ASSIGNED TASK | The word "more" marks the lines you need; copy each of them from the data.

DATASET RECORDS |
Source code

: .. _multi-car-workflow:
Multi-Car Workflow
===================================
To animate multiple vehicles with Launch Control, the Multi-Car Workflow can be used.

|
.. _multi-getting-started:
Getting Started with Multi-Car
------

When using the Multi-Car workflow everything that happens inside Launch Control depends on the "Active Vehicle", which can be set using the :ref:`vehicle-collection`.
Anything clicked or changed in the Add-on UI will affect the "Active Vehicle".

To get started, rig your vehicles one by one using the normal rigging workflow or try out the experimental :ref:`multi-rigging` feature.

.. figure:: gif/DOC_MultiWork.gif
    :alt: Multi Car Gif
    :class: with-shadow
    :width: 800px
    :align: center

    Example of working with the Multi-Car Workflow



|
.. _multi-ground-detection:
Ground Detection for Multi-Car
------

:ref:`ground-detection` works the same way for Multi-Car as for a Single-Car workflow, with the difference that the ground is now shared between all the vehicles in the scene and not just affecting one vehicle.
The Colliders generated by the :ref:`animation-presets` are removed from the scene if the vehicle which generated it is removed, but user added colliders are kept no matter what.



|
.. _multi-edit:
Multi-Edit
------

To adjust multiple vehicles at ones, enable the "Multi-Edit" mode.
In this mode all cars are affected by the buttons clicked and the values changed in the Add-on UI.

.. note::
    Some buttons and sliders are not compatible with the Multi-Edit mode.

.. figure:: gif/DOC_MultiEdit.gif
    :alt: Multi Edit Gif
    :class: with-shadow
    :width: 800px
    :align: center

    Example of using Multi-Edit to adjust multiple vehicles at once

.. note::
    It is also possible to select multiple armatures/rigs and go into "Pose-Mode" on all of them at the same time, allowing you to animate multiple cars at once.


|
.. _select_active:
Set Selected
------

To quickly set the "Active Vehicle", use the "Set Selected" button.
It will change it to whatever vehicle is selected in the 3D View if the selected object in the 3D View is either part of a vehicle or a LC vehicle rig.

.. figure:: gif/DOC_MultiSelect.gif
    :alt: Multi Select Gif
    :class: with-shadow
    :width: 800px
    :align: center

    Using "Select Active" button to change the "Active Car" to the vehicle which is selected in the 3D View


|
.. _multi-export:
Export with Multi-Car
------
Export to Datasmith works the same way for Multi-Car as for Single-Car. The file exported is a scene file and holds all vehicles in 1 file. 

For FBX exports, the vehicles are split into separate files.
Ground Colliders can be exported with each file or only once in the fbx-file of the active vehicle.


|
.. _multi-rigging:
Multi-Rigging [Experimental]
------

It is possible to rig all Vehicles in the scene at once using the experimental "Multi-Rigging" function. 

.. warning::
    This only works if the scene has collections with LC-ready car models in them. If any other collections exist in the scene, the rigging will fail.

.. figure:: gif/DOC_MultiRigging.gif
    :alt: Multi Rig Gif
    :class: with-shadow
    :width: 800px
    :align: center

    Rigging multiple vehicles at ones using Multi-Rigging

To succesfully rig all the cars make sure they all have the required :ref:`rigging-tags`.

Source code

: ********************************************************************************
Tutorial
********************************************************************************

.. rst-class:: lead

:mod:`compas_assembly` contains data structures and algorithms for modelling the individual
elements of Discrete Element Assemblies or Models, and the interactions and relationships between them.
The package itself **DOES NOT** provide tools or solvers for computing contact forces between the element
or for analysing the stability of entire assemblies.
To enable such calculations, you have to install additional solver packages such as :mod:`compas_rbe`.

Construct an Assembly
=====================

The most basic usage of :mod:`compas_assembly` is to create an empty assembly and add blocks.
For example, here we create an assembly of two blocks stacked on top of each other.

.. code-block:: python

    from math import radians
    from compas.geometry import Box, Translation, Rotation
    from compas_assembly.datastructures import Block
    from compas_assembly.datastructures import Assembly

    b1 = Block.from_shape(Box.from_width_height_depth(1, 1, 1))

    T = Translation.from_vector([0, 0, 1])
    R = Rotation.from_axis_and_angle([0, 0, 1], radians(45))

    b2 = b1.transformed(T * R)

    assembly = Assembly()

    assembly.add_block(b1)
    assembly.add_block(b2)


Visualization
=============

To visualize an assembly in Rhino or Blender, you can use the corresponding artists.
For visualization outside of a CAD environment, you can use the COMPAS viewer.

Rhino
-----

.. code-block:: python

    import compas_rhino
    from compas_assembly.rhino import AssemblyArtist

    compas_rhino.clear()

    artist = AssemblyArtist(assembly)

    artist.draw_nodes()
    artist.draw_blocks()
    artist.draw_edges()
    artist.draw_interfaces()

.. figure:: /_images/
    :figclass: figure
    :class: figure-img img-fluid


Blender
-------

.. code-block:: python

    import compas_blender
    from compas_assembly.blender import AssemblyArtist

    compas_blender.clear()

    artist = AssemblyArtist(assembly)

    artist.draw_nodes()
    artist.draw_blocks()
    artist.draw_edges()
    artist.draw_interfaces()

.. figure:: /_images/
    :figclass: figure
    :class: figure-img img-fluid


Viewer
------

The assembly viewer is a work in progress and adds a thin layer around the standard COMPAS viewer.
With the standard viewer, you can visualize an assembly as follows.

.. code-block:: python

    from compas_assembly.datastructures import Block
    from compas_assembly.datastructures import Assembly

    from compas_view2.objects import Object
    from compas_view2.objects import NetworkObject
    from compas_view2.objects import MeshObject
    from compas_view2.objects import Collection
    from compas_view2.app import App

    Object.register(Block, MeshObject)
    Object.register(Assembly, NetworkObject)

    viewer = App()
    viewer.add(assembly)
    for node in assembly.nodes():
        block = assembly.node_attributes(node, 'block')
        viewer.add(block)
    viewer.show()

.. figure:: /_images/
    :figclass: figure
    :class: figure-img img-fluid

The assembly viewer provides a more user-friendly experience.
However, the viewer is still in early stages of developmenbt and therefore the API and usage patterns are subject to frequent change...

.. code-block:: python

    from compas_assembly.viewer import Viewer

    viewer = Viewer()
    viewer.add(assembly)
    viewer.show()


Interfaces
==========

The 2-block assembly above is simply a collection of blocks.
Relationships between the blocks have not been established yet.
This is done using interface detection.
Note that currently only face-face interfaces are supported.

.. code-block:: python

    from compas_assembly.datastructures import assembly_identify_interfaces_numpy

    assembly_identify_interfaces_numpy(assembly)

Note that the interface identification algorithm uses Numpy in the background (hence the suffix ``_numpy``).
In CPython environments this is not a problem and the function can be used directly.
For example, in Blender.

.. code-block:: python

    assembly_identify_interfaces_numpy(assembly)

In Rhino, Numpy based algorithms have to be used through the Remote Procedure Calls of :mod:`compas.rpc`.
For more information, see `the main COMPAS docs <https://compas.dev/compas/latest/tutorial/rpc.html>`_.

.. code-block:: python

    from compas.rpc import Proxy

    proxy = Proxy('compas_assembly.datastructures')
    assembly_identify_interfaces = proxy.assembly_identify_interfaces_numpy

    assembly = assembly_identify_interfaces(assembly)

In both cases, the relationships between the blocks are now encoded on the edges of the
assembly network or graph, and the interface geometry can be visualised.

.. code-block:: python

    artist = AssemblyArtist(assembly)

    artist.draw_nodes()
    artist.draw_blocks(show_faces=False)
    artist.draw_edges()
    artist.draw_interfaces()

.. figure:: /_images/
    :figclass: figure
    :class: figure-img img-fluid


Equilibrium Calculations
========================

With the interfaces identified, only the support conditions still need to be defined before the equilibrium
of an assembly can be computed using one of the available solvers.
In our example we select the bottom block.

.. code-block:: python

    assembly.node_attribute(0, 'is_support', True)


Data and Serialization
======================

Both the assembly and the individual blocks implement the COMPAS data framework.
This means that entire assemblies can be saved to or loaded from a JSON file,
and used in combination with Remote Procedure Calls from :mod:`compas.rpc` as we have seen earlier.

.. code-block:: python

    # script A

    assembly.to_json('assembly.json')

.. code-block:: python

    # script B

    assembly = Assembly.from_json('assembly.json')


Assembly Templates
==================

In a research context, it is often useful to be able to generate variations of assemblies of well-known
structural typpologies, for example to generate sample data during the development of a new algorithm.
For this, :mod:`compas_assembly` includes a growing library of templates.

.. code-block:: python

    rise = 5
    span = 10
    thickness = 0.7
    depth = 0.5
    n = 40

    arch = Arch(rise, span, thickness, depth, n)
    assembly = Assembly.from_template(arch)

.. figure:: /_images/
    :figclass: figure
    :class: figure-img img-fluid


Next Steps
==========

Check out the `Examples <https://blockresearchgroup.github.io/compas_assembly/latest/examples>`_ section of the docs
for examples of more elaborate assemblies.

ANSWER BELOW |
The assembly viewer provides a more user-friendly experience.
For more information, see `the main COMPAS docs <https://compas.dev/compas/latest/tutorial/rpc.html>`_.
for examples of more elaborate assemblies.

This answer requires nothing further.